On the TV show "Mythbusters" they did a test to see if having a metal tongue piercing increased the chance of being struck by lightning and found no real statistical rationale for it. Our bodies are made up of a lot of water and traces of salt and other minerals are in the blood - we're not very perfect insulators and can conduct pretty well at the voltage levels of lightning.

If you are standing in the middle of an open field in a thunderstorm this is very dangerous. Your head is now 5-6ft closer to the clouds making you the path of least resistance. And like the first 2 guys who tried to repeat Franklin's kite experiment and actually ended up with lightning found out, its not a good thing. A set of metal keys in your pocket is not a big concern, getting yourself low to the ground (to avoid becoming a lightning rod) and moving away from a lone tree that is likely to be struck and so on should be the primary concern.

1. What causes lightning?

Lightning is caused by the buildup and discharge of electricity in the atmosphere.
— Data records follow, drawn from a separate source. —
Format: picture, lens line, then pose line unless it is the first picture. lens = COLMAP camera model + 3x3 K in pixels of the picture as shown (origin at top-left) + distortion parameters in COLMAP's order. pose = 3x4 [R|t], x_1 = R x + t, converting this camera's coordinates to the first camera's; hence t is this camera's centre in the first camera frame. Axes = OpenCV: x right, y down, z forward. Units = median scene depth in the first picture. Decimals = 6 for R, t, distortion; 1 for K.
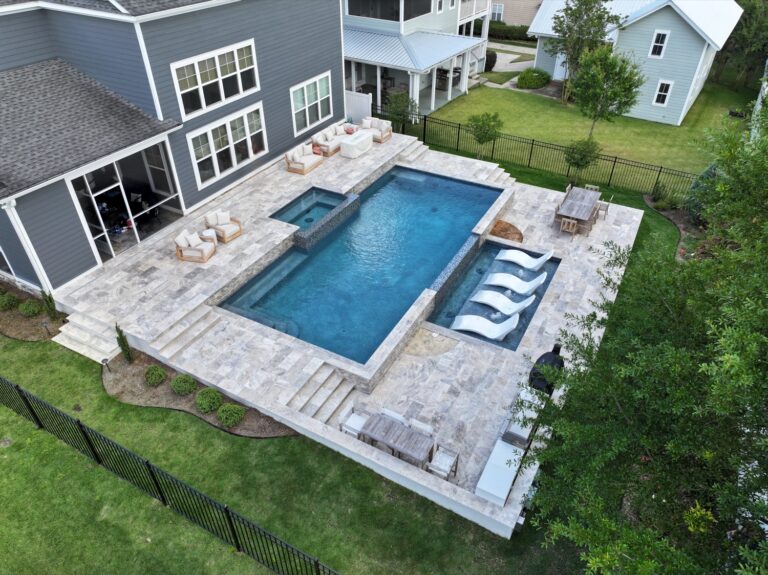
lens RADIAL K [[538.9, 0, 387.1], [0, 538.9, 286.2], [0, 0, 1]] dist [0.002834, 0.006803]
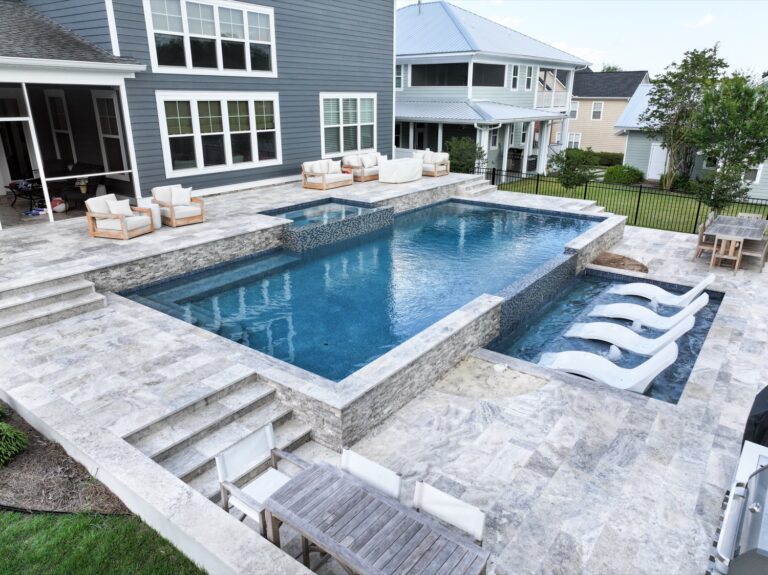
lens RADIAL K [[538.9, 0, 387.1], [0, 538.9, 286.2], [0, 0, 1]] dist [0.002834, 0.006803]
pose [[0.990205, 0.047737, -0.131205, 0.042882], [-0.084778, 0.952235, -0.293363, 0.157441], [0.110934, 0.301613, 0.946955, 0.442021]]
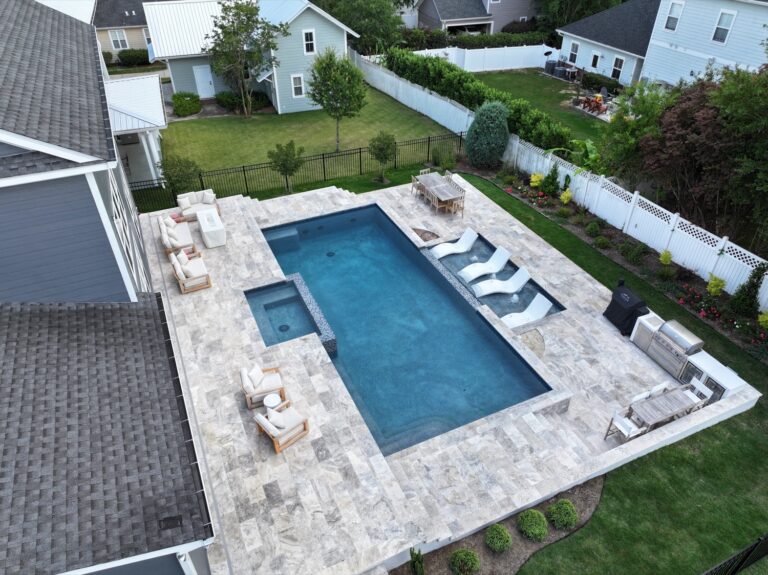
lens RADIAL K [[538.9, 0, 387.1], [0, 538.9, 286.2], [0, 0, 1]] dist [0.002834, 0.006803]
pose [[0.595120, -0.487058, 0.639224, -0.624029], [0.485549, 0.851739, 0.196936, -0.296410], [-0.640370, 0.193174, 0.743377, 0.324919]]
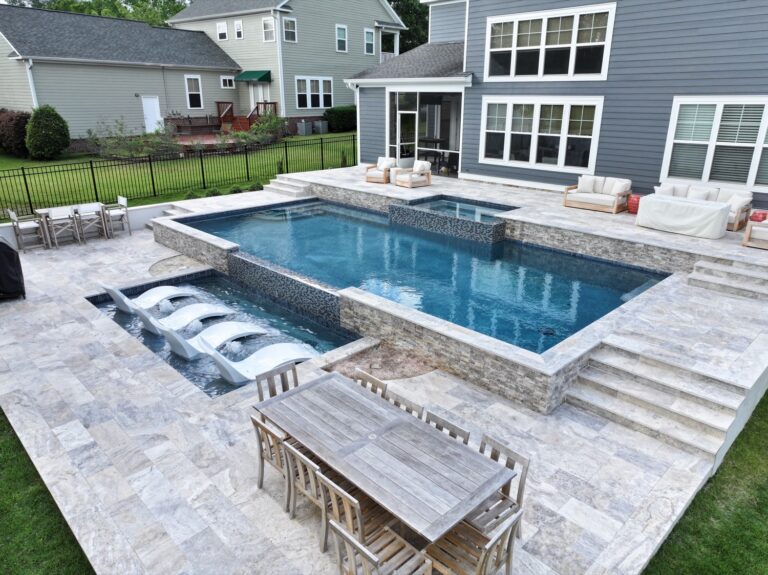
lens RADIAL K [[538.9, 0, 387.1], [0, 538.9, 286.2], [0, 0, 1]] dist [0.002834, 0.006803]
pose [[-0.293933, 0.316661, -0.901848, 0.660466], [-0.577321, 0.693158, 0.431547, -0.372483], [0.761777, 0.647501, -0.020927, 1.141842]]
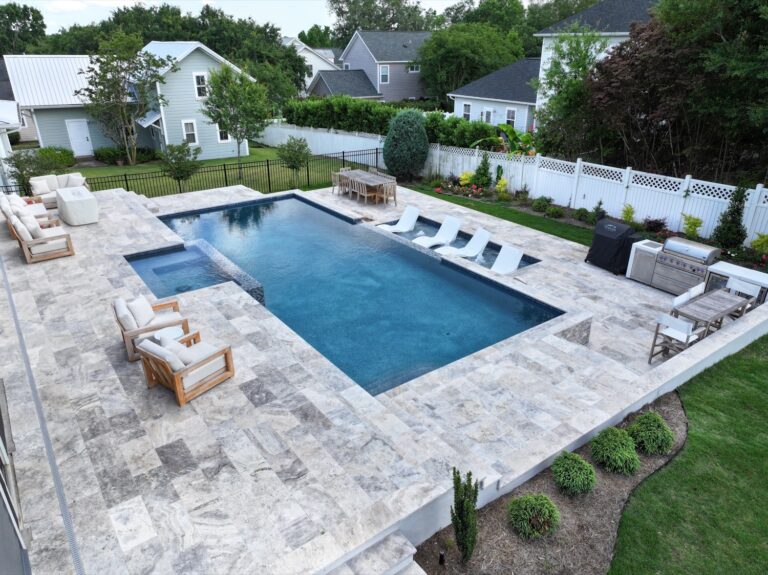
lens RADIAL K [[538.9, 0, 387.1], [0, 538.9, 286.2], [0, 0, 1]] dist [0.002834, 0.006803]
pose [[0.421972, -0.375654, 0.825121, -0.604998], [0.543666, 0.833168, 0.101283, -0.078517], [-0.725512, 0.405851, 0.555803, 0.596614]]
When warm air rises and cold air sinks, it creates a separation of positive and negative charges. This separation results in the rapid movement of electrons, creating an electric current that can be seen as a flash of lightning.

2. Is lightning dangerous?

Yes, lightning can be very dangerous. It is estimated that lightning strikes the Earth about 100 times per second, and each bolt can contain up to one billion volts of electricity. This can cause severe damage to buildings and can be fatal to humans and animals.

3. Can lightning strike the same place twice?

Yes, lightning can strike the same place multiple times. In fact, tall structures such as buildings and trees are often struck multiple times during a single storm. This is because these objects provide a direct path for the lightning to travel to the ground.

4. How can I protect myself from lightning?

If you are caught outside during a thunderstorm, seek shelter in a sturdy building or a car. Avoid standing near tall objects such as trees or metal poles. If you are indoors, stay away from windows and avoid using electronics or plumbing during a thunderstorm. It is also important to follow any safety protocols or warnings issued by local authorities.

5. Can lightning be harnessed as a source of electricity?

Yes, lightning can be harnessed as a source of electricity. However, it is not a reliable or practical source of energy due to its unpredictable nature. Scientists are constantly researching ways to safely and effectively capture and use lightning as a renewable energy source.